Newspaper publishers successfully pushed for an amendment delaying for one year application of the new law to newspaper carriers. But there is still concern about the long-term impact of the new law on the newspaper industry.

Similar laws have been proposed in New York, Oregon and Washington state.

South Carolina’s existing law on classification of workers is similar to the pre-existing California law, in that there are no clear statutory criteria for making this determination. Instead, the South Carolina Supreme Court has held that the question is “a fact-specific determination reached by applying certain general principles,” and “[t]he general test is whether the alleged employer has ‘the right and authority to control and direct the particular work or undertaking, as to the manner or means of its accomplishment.’” Courts also look at who provides equipment necessary for the work; how the worker is paid; and how the worker may be terminated. These criteria were reiterated in a 2017 decision by the South Carolina Court of Appeals.

At the federal level, different federal agencies have their own standards for determining whether a worker is an employee or independent contractor, which differ from each other and also differ from the states’ standards. The Internal Revenue Service, for example, uses criteria such as where work is performed, to whom and how the worker reports activities, and how the worker is paid in determining whether an employer is responsible for a worker’s federal employment taxes. The federal Department of Labor in 2017 returned to a standard based on the “totality of the circumstances to evaluate whether an employment relationship exists” for purposes of determining whether a worker is an employee for purposes of the Fair Labor Standards Act, which involves basic minimum wage regulations, overtime rules, and child labor laws.

The National Labor Relations Board, which determines whether workers are employees who have the right to unionize, specifically ruled in 2005 that newspaper carriers were independent contractors, and thus could not unionize. It based this on the circumstances of the delivery workers for the St. Joseph (Mo.) News-Press, including the newspaper’s limited supervision and control of the carriers. The Obama administration NLRB rejected this standard in favor of one based on worker’s economic dependence on an employer, but this change was overruled by a federal appeals court. The NLRB restored the earlier standard in a January 2019 decision.

One bill currently pending in Congress would replace the various federal agencies’ standards for independent contractors with a single standard, based on the one currently used by the IRS. Another bill would expand the employee category to include any worker performing a function that is part of the usual course of business of the employer.

The issue of classification of workers as either employees or independent contractors has become more important in recent years, with the emergence and growing influence of “gig economy” companies such as Uber and Lyft. In this context, the categorization of newspaper carriers is not as prominent.

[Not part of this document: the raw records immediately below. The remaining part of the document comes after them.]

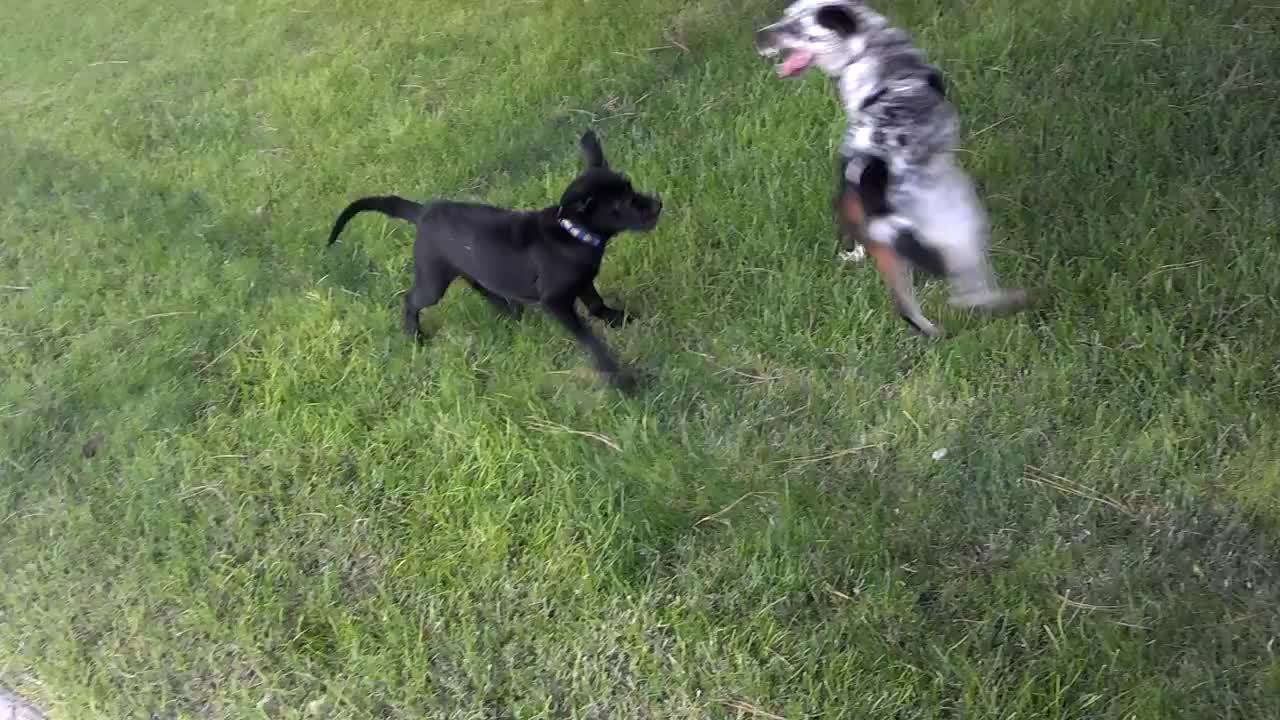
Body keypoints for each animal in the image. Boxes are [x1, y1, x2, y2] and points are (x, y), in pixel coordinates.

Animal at [325, 128, 665, 386]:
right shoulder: (555, 302)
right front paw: (618, 377)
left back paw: (508, 310)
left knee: (479, 283)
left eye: (631, 187)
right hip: (432, 281)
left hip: (468, 266)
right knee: (410, 300)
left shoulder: (583, 281)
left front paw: (616, 318)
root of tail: (422, 212)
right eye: (621, 204)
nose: (657, 204)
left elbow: (595, 304)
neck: (572, 233)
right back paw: (415, 335)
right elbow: (589, 339)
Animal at [752, 0, 1024, 335]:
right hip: (957, 218)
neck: (871, 47)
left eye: (794, 25)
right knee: (967, 285)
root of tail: (871, 163)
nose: (758, 37)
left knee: (904, 302)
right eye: (786, 19)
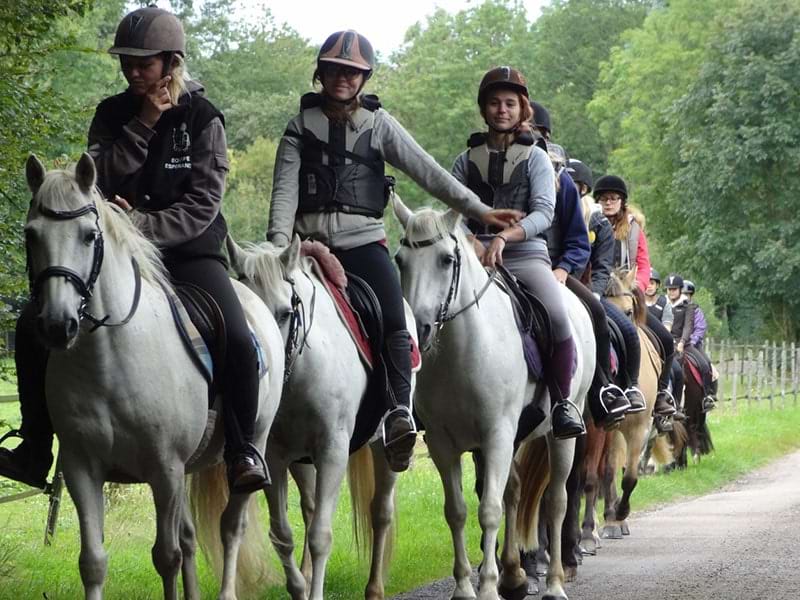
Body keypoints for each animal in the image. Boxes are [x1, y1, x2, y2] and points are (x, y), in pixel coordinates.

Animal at [24, 152, 284, 596]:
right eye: (30, 235)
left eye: (88, 237)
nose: (58, 325)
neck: (109, 360)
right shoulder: (81, 468)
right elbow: (93, 562)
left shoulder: (165, 469)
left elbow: (166, 557)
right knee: (191, 539)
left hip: (255, 442)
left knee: (230, 528)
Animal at [227, 234, 418, 600]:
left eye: (285, 313)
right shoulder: (275, 458)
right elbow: (282, 535)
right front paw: (298, 587)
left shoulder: (332, 452)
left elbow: (320, 537)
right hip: (301, 460)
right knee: (311, 506)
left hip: (384, 447)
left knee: (380, 511)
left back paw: (374, 588)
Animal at [394, 200, 592, 600]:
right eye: (399, 260)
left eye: (445, 260)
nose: (420, 329)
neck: (463, 349)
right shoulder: (443, 444)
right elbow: (457, 510)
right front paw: (464, 587)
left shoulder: (496, 436)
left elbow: (488, 509)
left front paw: (486, 587)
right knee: (513, 492)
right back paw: (514, 576)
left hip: (561, 433)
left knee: (555, 501)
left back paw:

But the evolving rules on this question can have profound effects on newspapers’ operations and futures.

Eric P. Robinson is an assistant professor at the USC School of Journalism and Mass Communication and is Of Counsel to Fenno Law in Charleston / Mount Pleasant, although any opinions are his own. He has worked in media law for more than 18 years and is admitted to legal practice in New York and New Jersey and before the U.S. Supreme Court. This column is for educational purposes only; it does not constitute legal advice.